[CentOS] how to debug hardware lockups?

Thu Nov 20 08:38:49 UTC 2008
John R Pierce <pierce at hogranch.com>

Rudi Ahlers wrote:
> This is when I realized that the Q9300 CPU could be too big a
> processor for the fan that I have installed.
>
> The fan that I have, is:
> http://www.dynatron-corp.com/products/cpucooler/cpucooler_model.asp?id=165
>
> So, it looks like it's not really made for a Q9300 CPU, although their
> specs say it is
>   

that fan says its for up to 135 watt CPUs, I don't think a q9300 is 
anywhere near that, so unless that heatsink fan is grossly under its 
speced capability, I dont think thats a problem.   Yeah, the Q9300 is 
95W max, and thats with all 4 cores running heavy math...
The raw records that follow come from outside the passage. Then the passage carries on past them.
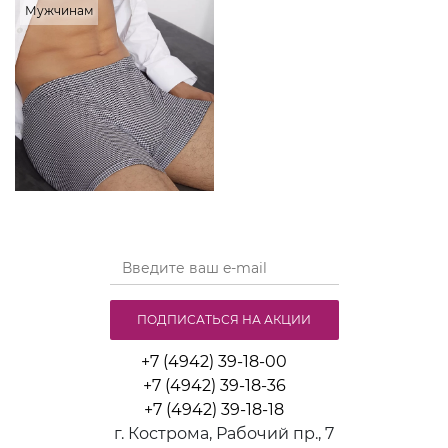
Мужчинам
ПОДПИСАТЬСЯ НА АКЦИИ
+7 (4942) 39-18-00
+7 (4942) 39-18-36
+7 (4942) 39-18-18
г. Кострома, Рабочий пр., 7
HOWEVER.  Intel desktop boards generally have a passive heatsink on the 
northbridge and expect the downdraft from a conventional CPU fan to cool 
said northbridge.  your 1U configuration might not be moving enough air 
past that northbridge.   I know on my DG33TL in a desktop minitower, the 
G33 northbridge runs pretty hot, and I had to arrange for some extra 
airflow past it since I used a 'tower cooler' which blew the air 
sideways rather than down.

I still think running four instances of mprime (from www.mersenne.org) 
each bound to a different cpu affinity (-a0, -a1, -a2, -a3) and running 
the 'torture test' overnight will tell you a lot.   do this with xen 
disabled, just the base system running at init 3.  any sort of 
computational or memory timing related glitch will show up as a numeric 
error and be logged by the program.